Brought to the kilns by middlemen, workers are offered the financial incentive of an advance to get them through the monsoon months. In return, they must turn up for work at the start of the next brickmaking season, which runs from November to May, in order to pay back the loan.

Workers are paid so little that many find they are unable to pay back their debt before the end of the season, leaving them no choice but to take out another advance for the following year. Others find that, if they want to stop work, they are threatened with high interest on their loans or rent for the land where they live and work. No monthly salaries are paid; instead, workers are remunerated at the end of the season, which means they also risk losing their pay if they want to leave.

The upshot is an industry ripe for exploitation. Experts estimate that up to 28,000 children are working in brick kilns across Nepal, of whom half are under 14, with tens of thousands of adult labourers potentially trapped in conditions amounting to forced or bonded labour across the country.

Bonded labour in domestic brick production in Nepal and across the Indian subcontinent is well documented yet, within the industry, there remains a reluctance to acknowledge that a problem exists.

Mahendra Chitrakar, the president of the Federation of Nepal Brick Industries, denies any suggestion that the industry is abusive. “I don’t think there is bonded labour. I’ve never found any,” he says.

Political will to change the status quo is also lacking, according to Andrew Brady, campaigns manager for BloodBricks, a coalition of unions and local and international NGOs campaigning against labour abuses in the brick sector.

“If national governments were upholding the law and ensuring that kiln workers were getting a monthly minimum wage salary, then nobody would need to work in a business that was exploit[at]ive. At the moment workers are trapped in debt and being paid so badly because they are largely from communities which can be ignored.’

But could change be on the way? There are already better alternatives to the traditional brick kilns emerging, with an increasing number of larger factories producing bricks made from heavy machinery rather than by hand. As they are permanently based in one place, the owners tend to employ local workers who are paid a regular monthly salary, so cutting out the issue of advance payments. These factories are also starting to pay workers a reduced salary during the monsoon season, when they are closed. Although the price of the bricks is slightly higher, vulnerability to child or bonded labour is significantly reduced.

The Brick Clean Group has also launched in Nepal. Part of the Global Fairness Initiative (GFI), the programme aims to incentivise brick factory owners to improve working conditions.

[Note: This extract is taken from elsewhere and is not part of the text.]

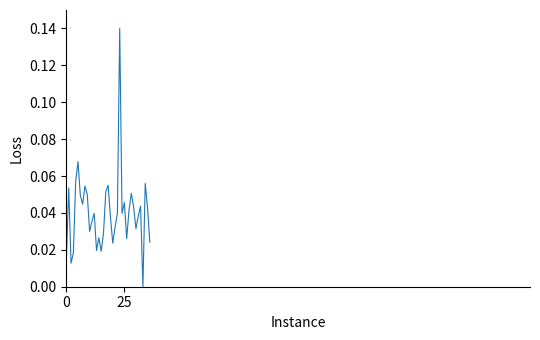

How many distinct data groups are displayed?

1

The group is encouraging factories to sign up to minimum standards for pay and working conditions that include an end to child, bonded and forced labour, the provision of toilets and drinking water, and a requirement to pay at least the minimum wage.

“We want to create standards for the industry to follow,” says Homraj Acharya, Nepal’s country director for GFI. “If [the factories] meet the criteria then there should be benefits. They can become torchbearers for change in the industry.”

Acharya argues that businesses which try to change their working practices should be supported by the government.

“If the government wants change, it needs to reward businesses that are trying to change themselves,” he says. “If [it] can give incentives to these companies, more people will try to make these kind of bricks. It’s all about rewarding responsibility.”

International donors and businesses undertaking construction work in countries where exploitation is rife in the brick industry must also start taking responsibility, believes Brady: “The international community still hides behind the veil of supply chains, but it would be very easy to ensure that there was a national mechanism set up to monitor working conditions in the kilns. It’s about having the will to do it.”